Knowing how these cells are generated will enable researchers to understand conditions in which the stomach produces too many PCs, or stops making PCs, which results in an acid-free stomach that promotes gastric cancer.

Dr Mahliyah Adkins-Threats, a graduate student in the Mills lab while she was working on this project and co-first author, commented: “Our first step was to generate enough PCs to study their development and maturation…PCs are long-lived (about two months), so we needed a system that would allow us to characterise the PC differentiation process in a shorter time.”

The researchers used a mouse model in which they eliminated existing PCs. “This triggered the production of new cells in which we were able to capture a first glimpse into the molecular and morphological steps involved when cells in the gastric epithelium commit to becoming PCs and then mature,” Dr Adkins-Threats said.

Then, the team used single-cell RNA sequencing to find which genes the cells were turning on or off as they became more mature PCs. It was discovered that of all the genes expressed by the cells, there was one, oestrogen-related receptor gamma (ERRγ), a gene involved in regulating cell metabolism, which was expressed in both very young parietal cells and in fully functional parietal cells. ERRγ was sufficient for the cells to develop into PCs.
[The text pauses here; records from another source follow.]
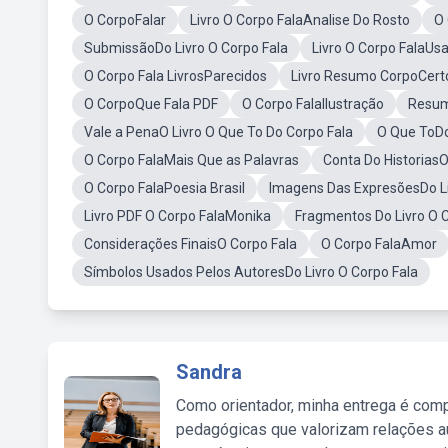
O CorpoFalar
Livro O Corpo FalaAnalise Do Rosto
O
SubmissãoDo Livro O Corpo Fala
Livro O Corpo FalaUs
O Corpo Fala LivrosParecidos
Livro Resumo CorpoCert
O CorpoQue Fala PDF
O Corpo FalaIlustração
Resum
Vale a PenaO Livro O Que To Do Corpo Fala
O Que ToDo
O Corpo FalaMais Que as Palavras
Conta Do HistoriasO
O Corpo FalaPoesia Brasil
Imagens Das ExpresõesDo Li
Livro PDF O Corpo FalaMonika
Fragmentos Do Livro O 
Considerações FinaisO Corpo Fala
O Corpo FalaAmor
Símbolos Usados Pelos AutoresDo Livro O Corpo Fala
Sandra
Como orientador, minha entrega é comp
pedagógicas que valorizam relações au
“Progenitor PC cells that were committed to expressing ERRγ, were destined to eventually become mature PCs,” said Dr Mills. “Our findings indicate that ERRγ is responsible for regulating the differentiation and maturation of these acid secreting PCs.”

“Importantly, when we deleted the Esrrg gene in the gastric epitheliumwhole gastric sections completely lacked any PC lineage cells, indicating that this gene is not only sufficient but also required for stem cells to commit to the PC lineage,” Dr Adkins-Threats added. “We see ERRγ as the ‘trainer’ of these young stem cells; it’s the one gene that orchestrates the dynamics of the metabolic pathways that shape stem cells into fully mature PCs.”

This study was published in Cell Stem Cell.